Hi,
In ext3-reservations-window-allocation-fix.patch from -mm, we try to
make sure that we always search for a new reservation from the goal
forwards, not just from the previous window forwards. I'm assuming this
is done to optimise random writes.
I'm still not convinced we get it right. In alloc_new_reservation(), we
do:
if ((my_rsv->rsv_start <= group_end_block) &&
(my_rsv->rsv_end > group_end_block))
return -1;
We get into alloc_new_reservation in the first place either when the
goal is outside the window, or we could not allocate inside the window.
Now, in the latter case, the check is correct --- if the window spans
two block groups and we couldn't allocate in the first block group, then
we should continue in the next one.
But what if the goal was in the current block group, but was *prior* to
the window? The goal is outside the window, yet the above check may
still be true, and we'll incorrectly decide to avoid the current block
group entirely.
I think we need an "&& start_block >= my_rsv->rsv_start" to deal with
this.
If we get past that test --- the reservation window is all entirely
inside one group --- then we have the following chunk in
xt3-reservations-window-allocation-fix.patch:
- /* remember where we are before we discard the old one */
- if (my_rsv->rsv_end + 1 > start_block)
- start_block = my_rsv->rsv_end + 1;
- search_head = my_rsv;
+ search_head = search_reserve_window(&my_rsv->rsv_node, start_block);
which I'm assuming is trying to pin the search start to the goal block.
But that's wrong --- search_reserve_window does a downwards-traversing
tree search, and needs to be given the root of the tree in order to find
a given block. Giving it the current reservation node as the search
start point is not going to allow it to find the right node in all
cases.
Have I misunderstood something?
Fortunately, none of the above should affect the normal hot path of
sequential allocation, but it may well penalise random writes.
Cheers,
Stephen
On Fri, 2004-10-15 at 06:27, Stephen C. Tweedie wrote:
> Hi,
>
> In ext3-reservations-window-allocation-fix.patch from -mm, we try to
> make sure that we always search for a new reservation from the goal
> forwards, not just from the previous window forwards. I'm assuming this
> is done to optimise random writes.
>
> I'm still not convinced we get it right.
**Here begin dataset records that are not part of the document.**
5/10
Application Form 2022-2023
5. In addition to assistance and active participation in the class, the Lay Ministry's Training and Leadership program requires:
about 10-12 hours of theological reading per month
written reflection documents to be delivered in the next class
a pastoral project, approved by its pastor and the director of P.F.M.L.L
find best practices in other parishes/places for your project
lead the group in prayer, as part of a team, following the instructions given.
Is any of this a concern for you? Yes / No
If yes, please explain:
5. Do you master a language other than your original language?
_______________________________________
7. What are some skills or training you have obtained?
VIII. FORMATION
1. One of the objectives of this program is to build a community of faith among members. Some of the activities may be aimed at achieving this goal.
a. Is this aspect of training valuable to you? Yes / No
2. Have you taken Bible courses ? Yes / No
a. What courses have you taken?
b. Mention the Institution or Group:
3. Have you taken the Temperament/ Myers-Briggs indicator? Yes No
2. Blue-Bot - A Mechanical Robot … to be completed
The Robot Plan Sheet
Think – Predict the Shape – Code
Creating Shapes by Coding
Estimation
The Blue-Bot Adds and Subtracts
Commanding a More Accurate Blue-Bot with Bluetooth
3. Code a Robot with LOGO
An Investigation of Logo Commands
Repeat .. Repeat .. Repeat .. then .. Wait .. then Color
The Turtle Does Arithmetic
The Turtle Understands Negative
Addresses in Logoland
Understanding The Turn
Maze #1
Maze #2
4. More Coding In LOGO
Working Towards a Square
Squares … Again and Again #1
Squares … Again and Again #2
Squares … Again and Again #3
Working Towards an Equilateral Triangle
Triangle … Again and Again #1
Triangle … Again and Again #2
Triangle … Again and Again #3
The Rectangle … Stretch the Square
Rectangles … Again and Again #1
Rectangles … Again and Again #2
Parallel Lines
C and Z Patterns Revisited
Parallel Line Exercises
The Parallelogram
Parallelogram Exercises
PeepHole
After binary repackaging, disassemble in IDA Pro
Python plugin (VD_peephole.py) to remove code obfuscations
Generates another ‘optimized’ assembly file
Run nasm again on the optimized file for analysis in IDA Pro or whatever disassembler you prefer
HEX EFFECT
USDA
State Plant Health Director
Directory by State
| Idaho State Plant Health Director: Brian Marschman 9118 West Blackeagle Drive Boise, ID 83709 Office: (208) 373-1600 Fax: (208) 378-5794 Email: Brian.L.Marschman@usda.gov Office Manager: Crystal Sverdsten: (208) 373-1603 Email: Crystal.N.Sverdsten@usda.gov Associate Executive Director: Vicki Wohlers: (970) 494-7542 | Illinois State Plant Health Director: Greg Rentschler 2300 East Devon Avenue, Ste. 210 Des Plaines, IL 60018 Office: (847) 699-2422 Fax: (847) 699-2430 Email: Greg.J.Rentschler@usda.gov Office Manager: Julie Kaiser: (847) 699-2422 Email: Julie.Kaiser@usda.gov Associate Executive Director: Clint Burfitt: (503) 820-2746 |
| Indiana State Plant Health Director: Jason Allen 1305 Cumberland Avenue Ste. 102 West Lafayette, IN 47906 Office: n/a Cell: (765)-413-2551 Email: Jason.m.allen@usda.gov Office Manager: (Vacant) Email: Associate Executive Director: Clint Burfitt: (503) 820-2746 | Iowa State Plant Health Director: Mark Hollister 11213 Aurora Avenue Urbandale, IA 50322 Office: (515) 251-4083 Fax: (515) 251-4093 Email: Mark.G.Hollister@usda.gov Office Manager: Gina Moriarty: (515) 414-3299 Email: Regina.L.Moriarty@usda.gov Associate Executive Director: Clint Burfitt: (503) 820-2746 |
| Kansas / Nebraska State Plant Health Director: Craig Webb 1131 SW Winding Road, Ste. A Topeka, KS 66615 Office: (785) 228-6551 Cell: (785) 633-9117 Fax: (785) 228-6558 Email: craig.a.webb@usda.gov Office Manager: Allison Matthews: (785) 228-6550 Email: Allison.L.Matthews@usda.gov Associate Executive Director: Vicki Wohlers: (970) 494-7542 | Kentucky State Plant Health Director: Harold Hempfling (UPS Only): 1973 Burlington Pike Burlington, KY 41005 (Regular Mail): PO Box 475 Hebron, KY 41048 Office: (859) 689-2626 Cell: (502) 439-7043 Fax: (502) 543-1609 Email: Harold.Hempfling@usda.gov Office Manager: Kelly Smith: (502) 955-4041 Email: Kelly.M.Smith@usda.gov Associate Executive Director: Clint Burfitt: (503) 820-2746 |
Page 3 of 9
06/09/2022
In alloc_new_reservation(), we
> do:
>
> if ((my_rsv->rsv_start <= group_end_block) &&
> (my_rsv->rsv_end > group_end_block))
> return -1;
>
> We get into alloc_new_reservation in the first place either when the
> goal is outside the window, or we could not allocate inside the window.
>
> Now, in the latter case, the check is correct --- if the window spans
> two block groups and we couldn't allocate in the first block group, then
> we should continue in the next one.
>
> But what if the goal was in the current block group, but was *prior* to
> the window? The goal is outside the window, yet the above check may
> still be true, and we'll incorrectly decide to avoid the current block
> group entirely.
>
> I think we need an "&& start_block >= my_rsv->rsv_start" to deal with
> this.
>
You are right. I think at the beginning we were decide the honor the the
reservation window if the goal is out of the window. Considering the
goal is selected with good reason, we agreed that we should try honor
the goal block all the time.But we missed this case apparently.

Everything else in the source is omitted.